▶ _EXERCISE BRIEF_
Give the records back exactly as written, but without the images.

▶ _Saved data entries_
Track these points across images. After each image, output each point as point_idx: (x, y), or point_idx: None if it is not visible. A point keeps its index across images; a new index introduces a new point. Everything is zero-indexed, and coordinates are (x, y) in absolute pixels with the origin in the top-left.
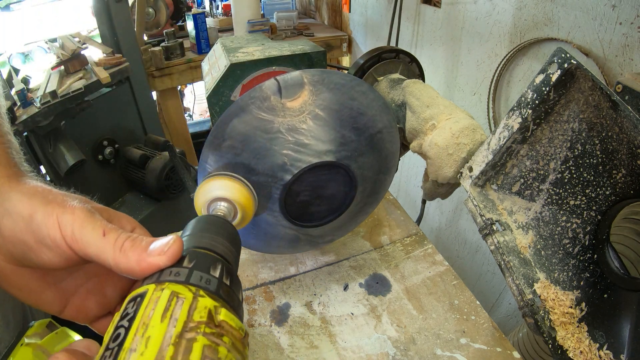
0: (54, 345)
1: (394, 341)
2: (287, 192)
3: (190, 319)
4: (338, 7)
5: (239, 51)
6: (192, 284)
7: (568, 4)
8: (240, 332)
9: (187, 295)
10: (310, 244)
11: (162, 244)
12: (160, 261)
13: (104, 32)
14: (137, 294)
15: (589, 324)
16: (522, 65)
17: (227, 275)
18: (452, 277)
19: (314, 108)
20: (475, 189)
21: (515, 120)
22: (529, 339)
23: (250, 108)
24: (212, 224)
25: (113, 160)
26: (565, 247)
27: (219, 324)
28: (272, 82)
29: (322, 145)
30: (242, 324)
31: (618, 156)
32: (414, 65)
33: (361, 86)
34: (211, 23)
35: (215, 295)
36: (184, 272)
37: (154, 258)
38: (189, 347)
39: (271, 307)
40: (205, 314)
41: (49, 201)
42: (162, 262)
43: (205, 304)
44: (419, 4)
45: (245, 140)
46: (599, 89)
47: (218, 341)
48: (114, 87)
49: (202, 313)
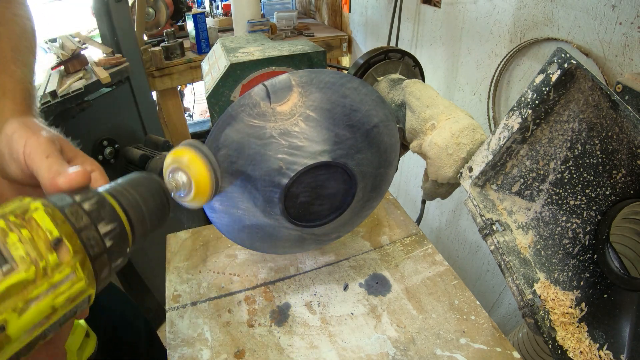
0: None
1: (394, 341)
2: (286, 195)
3: (9, 211)
4: (338, 7)
5: (239, 51)
6: (47, 199)
7: (568, 4)
8: (48, 234)
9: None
10: (317, 242)
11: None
12: (59, 181)
13: (104, 32)
14: None
15: (589, 324)
16: (522, 65)
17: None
18: (452, 277)
19: (304, 110)
20: (475, 189)
21: (515, 120)
22: (529, 339)
23: (241, 116)
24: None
25: (113, 160)
26: (565, 247)
27: (27, 219)
28: (260, 88)
29: (316, 146)
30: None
31: (618, 156)
32: (417, 70)
33: (352, 82)
34: (211, 23)
35: (53, 206)
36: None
37: (58, 179)
38: None
39: (271, 307)
40: (20, 209)
41: (29, 127)
42: (59, 183)
43: (29, 204)
44: (419, 4)
45: (239, 149)
46: (599, 89)
47: (14, 228)
48: (114, 87)
49: (22, 208)
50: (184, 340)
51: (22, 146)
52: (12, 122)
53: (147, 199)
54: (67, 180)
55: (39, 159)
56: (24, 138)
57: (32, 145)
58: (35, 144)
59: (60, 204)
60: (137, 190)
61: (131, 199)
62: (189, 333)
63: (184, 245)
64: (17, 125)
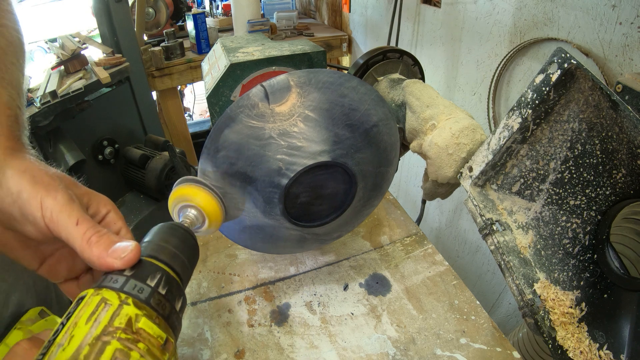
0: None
1: (394, 341)
2: (286, 196)
3: (110, 324)
4: (338, 7)
5: (239, 51)
6: (124, 292)
7: (568, 4)
8: (159, 340)
9: (114, 302)
10: (318, 242)
11: (122, 248)
12: (115, 264)
13: (104, 32)
14: (81, 295)
15: (589, 324)
16: (522, 65)
17: (165, 285)
18: (452, 277)
19: (303, 110)
20: (475, 189)
21: (515, 120)
22: (529, 339)
23: (240, 117)
24: (171, 233)
25: (113, 160)
26: (565, 247)
27: (136, 330)
28: (258, 89)
29: (315, 146)
30: (162, 332)
31: (618, 156)
32: (416, 69)
33: (351, 82)
34: (211, 23)
35: (144, 303)
36: (122, 280)
37: (111, 260)
38: (102, 349)
39: (271, 307)
40: (124, 321)
41: (36, 182)
42: (116, 265)
43: (127, 311)
44: (419, 4)
45: (238, 150)
46: (599, 89)
47: (132, 346)
48: (114, 87)
49: (122, 320)
50: (184, 340)
51: (38, 210)
52: (11, 174)
53: (185, 251)
54: (123, 263)
55: (69, 228)
56: (37, 200)
57: (52, 210)
58: (55, 208)
59: (144, 297)
60: (177, 247)
61: (179, 262)
62: (189, 333)
63: None
64: (19, 180)
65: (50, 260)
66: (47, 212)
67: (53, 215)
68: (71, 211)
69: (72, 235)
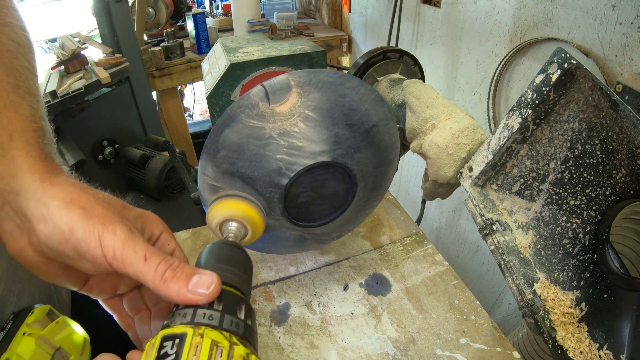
0: (55, 335)
1: (394, 341)
2: (286, 196)
3: None
4: (338, 7)
5: (239, 51)
6: (225, 330)
7: (568, 4)
8: None
9: (225, 343)
10: (318, 241)
11: (203, 282)
12: (201, 301)
13: (104, 32)
14: (174, 334)
15: (589, 324)
16: (522, 65)
17: (248, 315)
18: (452, 277)
19: (303, 110)
20: (475, 189)
21: (515, 120)
22: (529, 339)
23: (240, 117)
24: (229, 255)
25: (113, 160)
26: (565, 247)
27: None
28: (258, 88)
29: (315, 146)
30: None
31: (618, 156)
32: (416, 69)
33: (351, 82)
34: (211, 23)
35: (244, 340)
36: (217, 316)
37: (194, 296)
38: None
39: (271, 307)
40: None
41: (89, 215)
42: (202, 302)
43: (239, 352)
44: (419, 4)
45: (238, 149)
46: (599, 89)
47: None
48: (114, 87)
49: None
50: None
51: (98, 248)
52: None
53: (247, 271)
54: (209, 298)
55: (136, 265)
56: (94, 237)
57: (114, 248)
58: (117, 245)
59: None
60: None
61: (247, 284)
62: None
63: (184, 245)
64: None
65: (93, 279)
66: (109, 250)
67: (116, 253)
68: (135, 245)
69: (141, 272)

▶ _ANSWER TO THE PROBLEM_
Track these points across images. After each image, output each point as point_idx: (x, y), or point_idx: None if it is not visible. A point keeps its index across images; a new index introduces a new point. Everything is zero-indexed, and coordinates are (x, y) in absolute pixels with the origin in the top-left.
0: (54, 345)
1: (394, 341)
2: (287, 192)
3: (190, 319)
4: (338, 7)
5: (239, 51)
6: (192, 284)
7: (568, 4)
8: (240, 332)
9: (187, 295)
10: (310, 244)
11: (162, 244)
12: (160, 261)
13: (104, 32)
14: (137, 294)
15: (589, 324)
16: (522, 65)
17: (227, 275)
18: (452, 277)
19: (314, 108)
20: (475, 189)
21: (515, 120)
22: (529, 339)
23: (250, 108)
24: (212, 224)
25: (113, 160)
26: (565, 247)
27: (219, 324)
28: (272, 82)
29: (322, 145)
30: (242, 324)
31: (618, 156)
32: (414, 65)
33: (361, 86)
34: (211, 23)
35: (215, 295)
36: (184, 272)
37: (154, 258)
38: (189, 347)
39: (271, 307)
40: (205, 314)
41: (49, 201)
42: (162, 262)
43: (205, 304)
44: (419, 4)
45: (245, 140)
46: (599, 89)
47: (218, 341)
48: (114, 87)
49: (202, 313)
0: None
1: (394, 341)
2: (286, 195)
3: (9, 211)
4: (338, 7)
5: (239, 51)
6: (47, 199)
7: (568, 4)
8: (48, 234)
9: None
10: (317, 242)
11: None
12: (59, 181)
13: (104, 32)
14: None
15: (589, 324)
16: (522, 65)
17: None
18: (452, 277)
19: (304, 110)
20: (475, 189)
21: (515, 120)
22: (529, 339)
23: (241, 116)
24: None
25: (113, 160)
26: (565, 247)
27: (27, 219)
28: (260, 88)
29: (316, 146)
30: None
31: (618, 156)
32: (417, 70)
33: (352, 82)
34: (211, 23)
35: (53, 206)
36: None
37: (58, 179)
38: None
39: (271, 307)
40: (20, 209)
41: (29, 127)
42: (59, 183)
43: (29, 204)
44: (419, 4)
45: (239, 149)
46: (599, 89)
47: (14, 228)
48: (114, 87)
49: (22, 208)
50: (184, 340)
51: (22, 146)
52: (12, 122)
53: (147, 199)
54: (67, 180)
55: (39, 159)
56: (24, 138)
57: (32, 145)
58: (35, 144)
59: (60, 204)
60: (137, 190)
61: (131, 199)
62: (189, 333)
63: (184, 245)
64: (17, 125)
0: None
1: (394, 341)
2: (286, 196)
3: (110, 324)
4: (338, 7)
5: (239, 51)
6: (124, 292)
7: (568, 4)
8: (159, 340)
9: (114, 302)
10: (318, 242)
11: (122, 248)
12: (115, 264)
13: (104, 32)
14: (81, 295)
15: (589, 324)
16: (522, 65)
17: (165, 285)
18: (452, 277)
19: (303, 110)
20: (475, 189)
21: (515, 120)
22: (529, 339)
23: (240, 117)
24: (171, 233)
25: (113, 160)
26: (565, 247)
27: (136, 330)
28: (258, 89)
29: (315, 146)
30: (162, 332)
31: (618, 156)
32: (416, 69)
33: (351, 82)
34: (211, 23)
35: (144, 303)
36: (122, 280)
37: (111, 260)
38: (102, 349)
39: (271, 307)
40: (124, 321)
41: (36, 182)
42: (116, 265)
43: (127, 311)
44: (419, 4)
45: (238, 150)
46: (599, 89)
47: (132, 346)
48: (114, 87)
49: (122, 320)
50: (184, 340)
51: (38, 210)
52: (11, 174)
53: (185, 251)
54: (123, 263)
55: (69, 228)
56: (37, 200)
57: (52, 210)
58: (55, 208)
59: (144, 297)
60: (177, 247)
61: (179, 262)
62: (189, 333)
63: None
64: (19, 180)
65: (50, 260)
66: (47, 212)
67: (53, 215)
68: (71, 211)
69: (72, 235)
0: (55, 335)
1: (394, 341)
2: (286, 196)
3: None
4: (338, 7)
5: (239, 51)
6: (225, 330)
7: (568, 4)
8: None
9: (225, 343)
10: (318, 241)
11: (203, 282)
12: (201, 301)
13: (104, 32)
14: (174, 334)
15: (589, 324)
16: (522, 65)
17: (248, 315)
18: (452, 277)
19: (303, 110)
20: (475, 189)
21: (515, 120)
22: (529, 339)
23: (240, 117)
24: (229, 255)
25: (113, 160)
26: (565, 247)
27: None
28: (258, 88)
29: (315, 146)
30: None
31: (618, 156)
32: (416, 69)
33: (351, 82)
34: (211, 23)
35: (244, 340)
36: (217, 316)
37: (194, 296)
38: None
39: (271, 307)
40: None
41: (89, 215)
42: (202, 302)
43: (239, 352)
44: (419, 4)
45: (238, 149)
46: (599, 89)
47: None
48: (114, 87)
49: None
50: None
51: (98, 248)
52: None
53: (247, 271)
54: (209, 298)
55: (136, 265)
56: (94, 237)
57: (114, 248)
58: (117, 245)
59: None
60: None
61: (247, 284)
62: None
63: (184, 245)
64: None
65: (93, 279)
66: (109, 250)
67: (116, 253)
68: (135, 245)
69: (141, 272)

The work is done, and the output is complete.